I get lots of tweets from parents telling me that one of my books is their son or daughter's favourite and that they have read it every bedtime for the last three weeks. It fills me with great pride to know that something I have helped create means so much to somebody. When I think back to my own favourite bedtime stories as a child, it is with very fond memories of special time with a parent. These moments are so precious and I feel immensely proud to be a part of this special time for families across the UK.
I sometimes get a batch of letters too, from school children who have read some of my books. Like the ones pictured that came a couple of days ago from a group of young children at St George's Infant School and Nursery in Colchester.

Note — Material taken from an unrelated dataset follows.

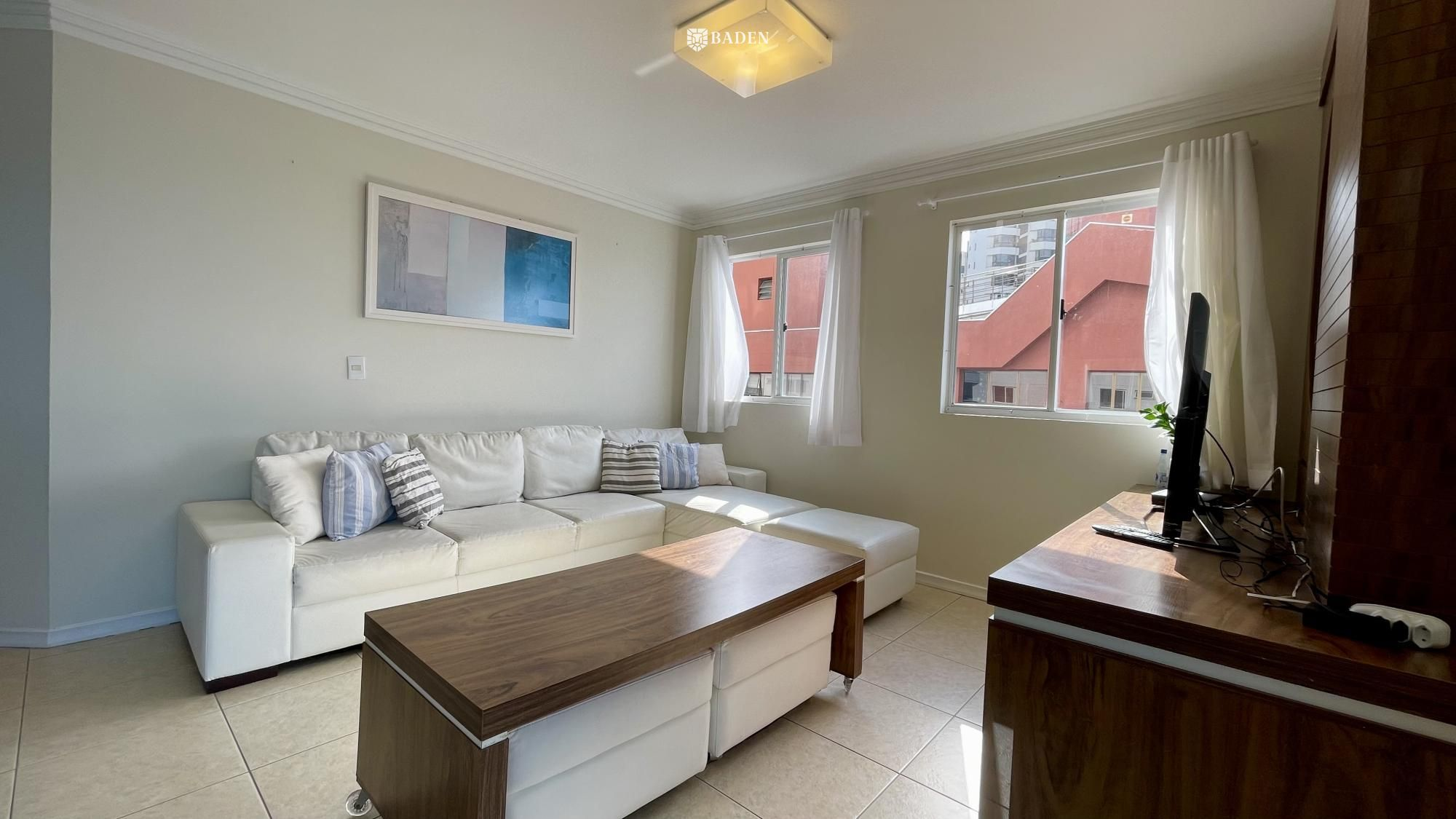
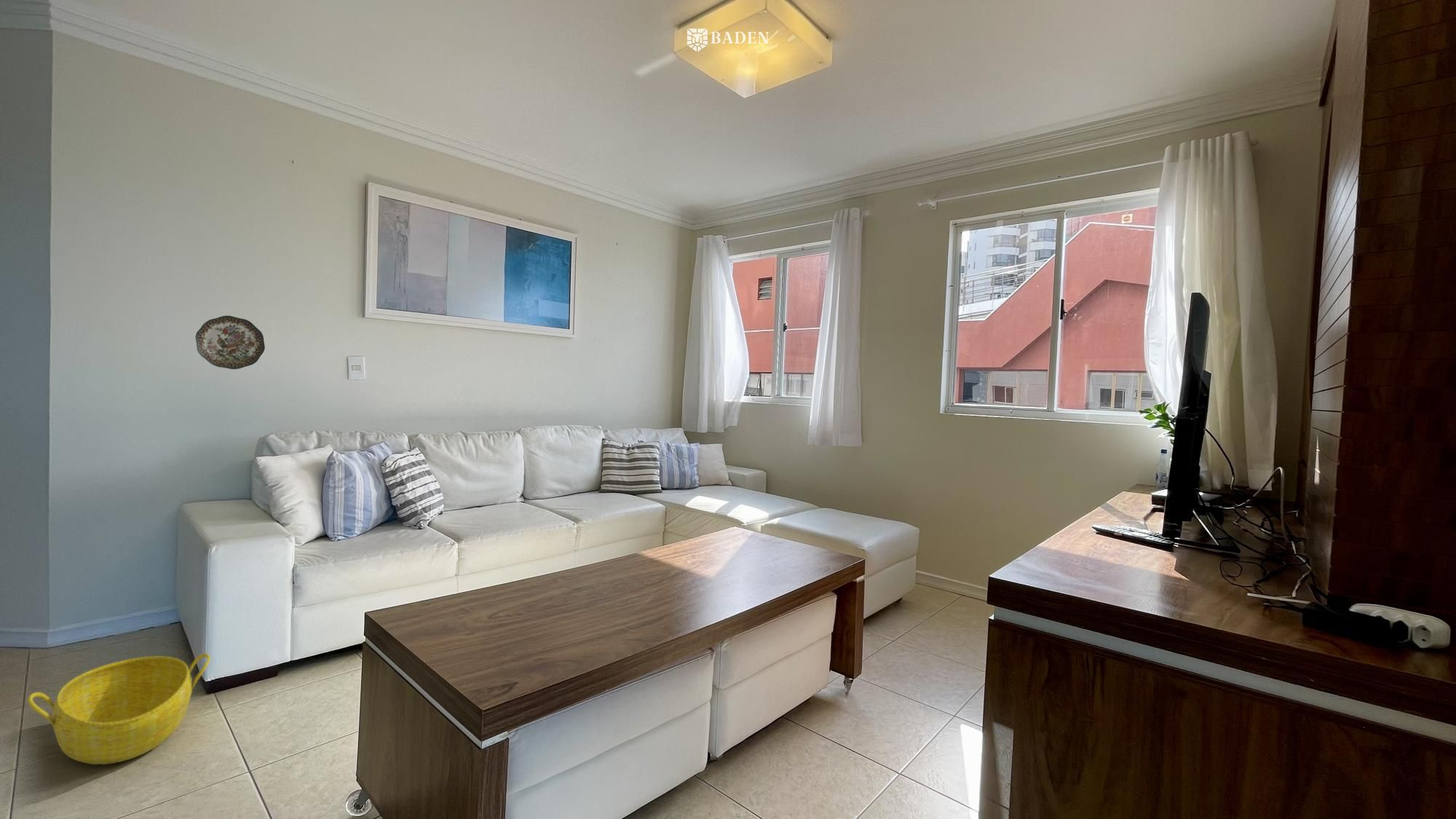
+ decorative plate [194,315,266,370]
+ basket [27,652,211,765]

Their teacher, Deborah Laughlin, emailed in advance, asking permission to send the letters. She said, "I work as a Nurture Leader at a primary school in Colchester Essex. The children in my group love your stories, (we read a different one almost daily). They are so enthusiastic and ask lots of questions, some of which I can't answer, therefore I was wondering if it would be possible for the children to write to you?"
The letters arrived last week, along with an email from Mrs Laughlin telling me that the children had walked to the post box and posted the letters themselves. They were all very proud of their achievement! I have now written back with a little something to keep in their classroom.
It is wonderful to see teachers going the extra mile like this for their children. And it is wonderful for me to feel that my work has inspired these children enough that they want to sit down and do some writing. Never underestimate how much effort it takes young children to write something. They have a huge amount to think about: letter formation, spelling; getting their meaning across; sentence structure etc. It really is very hard work - even holding the pencil for a long time can be tiring. So motivating children can be a challenge at times.
But getting a reply to a letter they have written is hugely satisfying to a child - heck, it's hugely satisfying to ANYONE if you feel that the person you are writing to is important! It makes us feel special. It makes us feel like we matter. It makes us feel empowered that we can communicate our thoughts and that someone else will understand us and take us seriously. And as writers, mentors, educators and heroes to these children, we should recognise the importance of writing back.
They asked some brilliant questions too:
Why isn't there a rainbow in How to Catch a Dragon?
Why are there no princesses?
How old is Albie?
In doing so, they have given me food for thought - I will definitely ask Ed Eaves to add a rainbow or two to our next book.